M-Mode in the PLAX outlining the motion of the various walls. Here the shortening fraction was 19%. However, there is septal dyskinesis in the context of pulmonary hypertension rendering this marker not-reliable regarding LV performance. 

Parasternal short axis view (PSAX) outlining the relationship of the RV to LV.

PSAX sweep with colour. No obvious evidence of a ventricular septal defect, although these can be mixed when the PVR are high and there is reduced flow velocities through a potential inter-ventricular septal defect. 

PSAX with colour box outlining the flow through the pulmonary valve and filling the right and left pulmonary arteries that are of good caliber.

Apical views

Apical 4 chamber view. Significant right ventricular hypertrophy. Dysfunctional Right Ventricle. Apex is very crowded (muscular hypertrophy). In these contexts, you have to rule out etiologies of increased afterload of the RV that would lead to pressure overload causing RV remodelling. This includes RVOT obstruction, pulmonary stenosis and pulmonary hypertension. 

Sweep in the Apical 4 chamber view outlining the RVOT coming out of the RV anteriorly, with opening and closing of the pulmonary valve. There is no obvious sign of RVOT obstruction to explain the significant RV hypertrophy. 

RV Fractional Area Change calculated at (3.21-2.12)/3.21 = 34%

Tricuspid annular plane systolic excursion (TAPSE) by M-Mode. Here the value is measured at 4.32 mm - which corresponds to a Z-Score of -7.8. This outlines significant systolic compromise of the right ventricle. 

Apical 2 chamber view. There is some minimal pericardial effusion. There is adequate LV function (subjective). 

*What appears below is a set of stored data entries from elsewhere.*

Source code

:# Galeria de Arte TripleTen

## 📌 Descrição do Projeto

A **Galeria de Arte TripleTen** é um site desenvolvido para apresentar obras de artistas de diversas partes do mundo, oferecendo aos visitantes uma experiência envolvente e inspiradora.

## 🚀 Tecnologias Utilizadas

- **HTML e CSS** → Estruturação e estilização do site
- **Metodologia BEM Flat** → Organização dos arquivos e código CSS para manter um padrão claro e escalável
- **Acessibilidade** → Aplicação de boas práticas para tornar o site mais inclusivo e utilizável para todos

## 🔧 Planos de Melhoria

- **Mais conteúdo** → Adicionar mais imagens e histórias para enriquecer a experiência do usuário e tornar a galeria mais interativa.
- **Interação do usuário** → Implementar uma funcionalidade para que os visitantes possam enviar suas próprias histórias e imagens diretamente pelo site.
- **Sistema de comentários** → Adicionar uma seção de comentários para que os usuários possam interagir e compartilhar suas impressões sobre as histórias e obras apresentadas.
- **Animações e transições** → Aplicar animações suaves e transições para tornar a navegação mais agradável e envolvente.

Apical 4 chamber view outlining the LV and RV filling. One may also appreciate some mild tricuspid regurgitation in ventricular systole. 

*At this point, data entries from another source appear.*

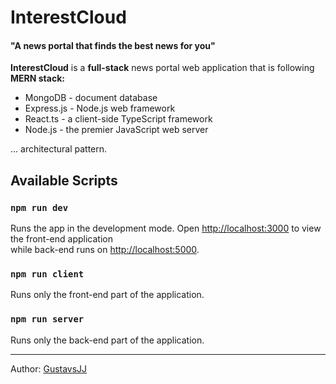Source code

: # InterestCloud

#### "A news portal that finds the best news for you"

**InterestCloud** is a **full-stack** news portal web application that is following **MERN stack:**

- MongoDB - document database
- Express.js - Node.js web framework
- React.ts - a client-side TypeScript framework
- Node.js - the premier JavaScript web server

 ... architectural pattern.

## Available Scripts

### `npm run dev`

Runs the app in the development mode.
Open [http://localhost:3000](http://localhost:3000) to view the front-end application \
while back-end runs on [http://localhost:5000](http://localhost:5000).

### `npm run client`

Runs only the front-end part of the application.

### `npm run server`

Runs only the back-end part of the application.

----

Author: [GustavsJJ]

[GustavsJJ]: <https://github.com/GustavsJJ>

Tricuspid regurgitant jet velocity outlining that the RV-RA gradient is 47.50. This patient has a right to left atrial shunt, outlining that the RA pressure is likely 5mmHg+. As such, one may assume that the RV systolic pressure is at least 52.5 mmHg. In this case, this may even underestimate the true RV pressure.

Apical 5 chamber view outlining the LV output. 

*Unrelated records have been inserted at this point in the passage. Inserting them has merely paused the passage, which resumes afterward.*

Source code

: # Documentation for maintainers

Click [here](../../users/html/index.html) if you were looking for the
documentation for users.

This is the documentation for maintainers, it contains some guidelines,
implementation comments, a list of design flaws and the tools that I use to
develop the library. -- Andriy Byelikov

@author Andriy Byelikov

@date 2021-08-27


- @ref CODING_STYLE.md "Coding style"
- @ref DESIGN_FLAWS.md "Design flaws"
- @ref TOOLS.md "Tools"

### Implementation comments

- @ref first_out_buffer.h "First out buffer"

LVO was decreased in this patient, possibly related to the decreased LV preload from low pulmonary blood flow. There is a contributor to LV preload from the LA. 

RV inflow velocities outlining E velocity less than A velocity. This can be within normal limit in the first week of life, but outlines that there is likely increased RV end-diastolic pressure restricting some of the filling velocity in the early passive phase of diastolic filling. 

LV inflow velocities. The patern of E/A less than 1.0 is acceptable in the first week of life while the baby still transitions to the post-natal circulation. 

The TDI outlined a RV s' of 4.1 cm/s and less. This corresponds to a Z-score of -2.58, outlining there is some degree of RV systolic dysfunction. 

RV dilatation and decreased function in the apical view. 

Anterior sweep with some dilation of the main pulmonary artery. The opening and closing of the pulmonary valve is well observed. 

Subcostal view 

Right to left inter-atrial shunt.

Subcostal view (long-axis) outlining the right to left atrial shunt, leading to systemic desaturation (deoxygenated blood entering the systemic circulation at the atrial level). In strict right to left atrial shunting, one must absolutely rule out total anomalous pulmonary venous return. 

Subcostal view (short-axis) outlining that the inter-atrial shunt is right to left. Sweep outlining that the RV is hypertrophied and dilated, with flattening of the septal curvature in systole (even bowing towards the LV). 

Suprasternal, Ductal, Crab views

Arch view outlining normal caliber of the aorta without presence of obstruction. 

Branching of the pulmonary arteries outlining that the right and left pulmonary artery are of normal caliber with forward flow. 

Ductal view outlining the absence of a ductus in this newborn that is within a few hours of life with significant acute pre-capillary pulmonary hypertension (acute PH / persistent pulmonary hypertension of the newborn). 

"Crab view" outlining the pulmonary venous drainage coming to the left atrium. It is important to outline this in patients with strict right to left shunt at the level of the inter-atrial shunt.